Local governments can invest in this strategy using State and Local Fiscal Recovery Funds (SLFRF) from the American Rescue Plan Act (ARPA).

  • This strategy can help address educational disparities and provide assistance to unemployed workers. The U.S. Department of Treasury has indicated that strategies that help achieve these outcomes are eligible for the use of Fiscal Recovery Funds.
  • Investments in this strategy are SLFRF-eligible as long as they are made in qualified census tracts or are designed to assist populations or communities disproportionately impacted by COVID-19.

Program basics

  • Prepares young adults for careers in information technology and financial operations
  • Provides 6 months of full-time training in IT, business, and financial services sectors, followed by 6-month internships at major firms
  • Extensive support, including weekly stipends, with an emphasis on development of professional and technical skills

Strength of evidence

Evidence level: Proven (highest tier)

?

Proven (highest tier)

Year Up has conducted two, multi-site longitudinal RCTs that have demonstrated large, positive treatment effects on employment and earnings


Target population

At-risk youth

Program cost

$28,290 per participant

Implementation locations

  • 34 locations in 17 states
  • Boston, Providence, New York City, Washington DC, Atlanta, Chicago, San Francisco, San Jose, and Seattle

Dates active

2000-present

Outcomes and impact

  • Increased average quarterly earnings by $1,895 (53%) in the sixth and seventh quarters after random assignment
  • Five years after randomization, earnings for Year Up participants were nearly $8,000 higher than members of a control group
  • A cost-benefit analysis showed a $1.66 return for every $1 invested in the program

Keys to successful implementation

  • Strong national curriculum standards and consistent monitoring ensure that Year Up is delivered with fidelity across all program locations.
  • Year Up engages directly with employers to identify in-house skills shortages and then create curriculum for and pathways to those positions.
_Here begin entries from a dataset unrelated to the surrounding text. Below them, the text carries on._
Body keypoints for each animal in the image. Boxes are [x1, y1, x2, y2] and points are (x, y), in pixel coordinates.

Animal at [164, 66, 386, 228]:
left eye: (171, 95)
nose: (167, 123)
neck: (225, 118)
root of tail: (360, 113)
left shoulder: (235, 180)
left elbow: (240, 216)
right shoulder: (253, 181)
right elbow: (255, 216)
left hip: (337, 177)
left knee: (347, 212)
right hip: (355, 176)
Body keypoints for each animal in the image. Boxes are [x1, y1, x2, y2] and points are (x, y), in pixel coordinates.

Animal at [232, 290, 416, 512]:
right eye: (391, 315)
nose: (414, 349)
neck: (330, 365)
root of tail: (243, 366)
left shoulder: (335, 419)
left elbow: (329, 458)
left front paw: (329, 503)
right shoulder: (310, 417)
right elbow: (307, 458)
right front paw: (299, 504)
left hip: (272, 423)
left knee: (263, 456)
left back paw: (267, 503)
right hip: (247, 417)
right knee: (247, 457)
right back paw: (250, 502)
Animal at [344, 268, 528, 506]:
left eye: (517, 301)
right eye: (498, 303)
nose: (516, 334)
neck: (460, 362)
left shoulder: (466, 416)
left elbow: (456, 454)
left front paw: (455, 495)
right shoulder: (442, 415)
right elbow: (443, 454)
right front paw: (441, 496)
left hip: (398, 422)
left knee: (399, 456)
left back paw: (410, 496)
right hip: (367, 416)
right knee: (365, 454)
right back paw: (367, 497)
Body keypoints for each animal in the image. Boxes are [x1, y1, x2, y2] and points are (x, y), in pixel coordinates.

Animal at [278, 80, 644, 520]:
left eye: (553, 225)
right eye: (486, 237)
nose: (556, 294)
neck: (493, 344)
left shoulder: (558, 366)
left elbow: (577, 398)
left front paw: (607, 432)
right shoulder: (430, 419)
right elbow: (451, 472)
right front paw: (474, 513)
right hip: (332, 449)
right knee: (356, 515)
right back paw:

Courses are often project-based and minimally rely on lectures
  • A selective, multi-stage screening process ensures that Year Up identifies youth who are most able to benefit from the program.
  • Participants must adhere to a strictly-enforced contract, which mandates timeliness, attendance, classroom participation, homework completion, professional dress and hygiene, and respectful behavior.
  • Training occurs via a cohort model, with each cohort consisting of 40 students. These cohorts help strengthen relationships and trust between students and staff.